Mary Glickman is an author, a former free-lance copywriter, public relations professional, and fundraiser who has worked with many Jewish charities and organizations. Born on the south shore of Boston, Mary was raised in a strict Irish-Polish Catholic family. From an early age, she was fascinated by faith. Though she attended Catholic school and as a child wanted to become a nun, her attention eventually turned to the Old Testament and she began what would become a lifelong relationship with Jewish culture. “Joseph Campbell wrote that religion is the poetry that speaks to a man’s soul,” Mary has said, “and Judaism was my soul’s symphony.”
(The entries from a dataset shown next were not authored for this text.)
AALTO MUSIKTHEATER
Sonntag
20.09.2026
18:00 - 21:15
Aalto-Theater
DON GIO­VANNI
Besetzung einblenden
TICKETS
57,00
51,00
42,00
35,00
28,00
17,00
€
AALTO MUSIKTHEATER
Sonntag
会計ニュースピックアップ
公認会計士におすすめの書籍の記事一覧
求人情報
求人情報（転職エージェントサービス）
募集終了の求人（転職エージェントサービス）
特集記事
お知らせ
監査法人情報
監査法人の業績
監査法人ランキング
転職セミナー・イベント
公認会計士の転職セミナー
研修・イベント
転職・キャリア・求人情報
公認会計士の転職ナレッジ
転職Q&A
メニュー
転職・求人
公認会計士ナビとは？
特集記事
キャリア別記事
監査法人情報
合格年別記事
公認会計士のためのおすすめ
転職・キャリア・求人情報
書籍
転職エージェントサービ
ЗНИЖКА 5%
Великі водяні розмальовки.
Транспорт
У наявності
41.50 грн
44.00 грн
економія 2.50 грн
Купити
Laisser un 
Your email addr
In her twenties, Mary traveled in Europe and explored her passion for writing, composing short stories and poetry. Returning to the United States, she met her future husband, Stephen, a lawyer, and with his encouragement began to consider writing as a career. She enrolled in the Masters in Creative Writing program at Boston University, under the poet George Starbuck, who encouraged her to focus on fiction writing. While taking an MFA seminar with the late Ivan Gold, Mary completed her first novel, Drones, which received a finalist award from the Massachusetts Foundation for the Humanities but was never published. Five more unpublished novels followed.
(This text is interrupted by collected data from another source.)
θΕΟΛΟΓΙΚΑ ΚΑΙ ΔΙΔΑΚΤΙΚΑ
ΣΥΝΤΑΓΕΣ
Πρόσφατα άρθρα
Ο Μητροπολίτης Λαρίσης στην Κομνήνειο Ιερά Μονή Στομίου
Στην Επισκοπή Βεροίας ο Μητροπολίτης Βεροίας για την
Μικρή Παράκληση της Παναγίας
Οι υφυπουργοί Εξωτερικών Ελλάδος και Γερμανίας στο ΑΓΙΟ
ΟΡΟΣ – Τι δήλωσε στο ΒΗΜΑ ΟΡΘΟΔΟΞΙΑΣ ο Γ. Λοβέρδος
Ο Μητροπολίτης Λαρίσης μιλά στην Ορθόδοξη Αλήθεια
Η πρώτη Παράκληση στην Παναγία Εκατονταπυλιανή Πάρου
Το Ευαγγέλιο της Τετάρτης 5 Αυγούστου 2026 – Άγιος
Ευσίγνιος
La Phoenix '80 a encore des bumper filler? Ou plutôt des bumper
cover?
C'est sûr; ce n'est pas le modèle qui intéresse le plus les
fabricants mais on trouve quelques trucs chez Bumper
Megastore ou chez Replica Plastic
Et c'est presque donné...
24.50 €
Mary also began a career as a freelance writer working with nonprofit organizations on projects such as fund-raising campaigns for the Hebrew Rehabilitation Center and United Jewish Appeal. She and Stephen married in 1978. Mary made a full conversion to Judaism and later worked as treasurer/secretary for her synagogue.
Her love for all things Southern arose from a sabbatical year. In 1987, Mary and Stephen first traveled to the south of Spain, living in an Andalusian fishing village called La Cala. After seven months abroad and, hoping to extend their time away, they sought a warm—and more affordable—locale. The romance of Charleston, South Carolina, its Spanish moss, antebellum architecture, and rich cultural life beckoned.
Settling into a rented house on Seabrook Island, Mary fell in love with the people, language, and rural beauty of her new home. Following a lifelong desire to ride horses, she took a position mucking stalls at the local equestrian center and embraced riding, finding her match in an Appaloosa named King of Harts. After a year, the sabbatical ended and the couple returned to life in Boston, but the passion for Southern culture remained with them. They were able to return permanently to Seabrook Island in 2008, where they currently reside with their cat and an elderly King of Harts.
Since moving to South Carolina, Mary’s life long dream of publishing a novel has been realized. Her first novel, Home in the Morning, is in development for film by Jim Kohlberg, director of The Music Never Stopped (Sundance 2011). Her second novel, One More River, was a Finalist for the 2011 National Jewish Book Award in Fiction.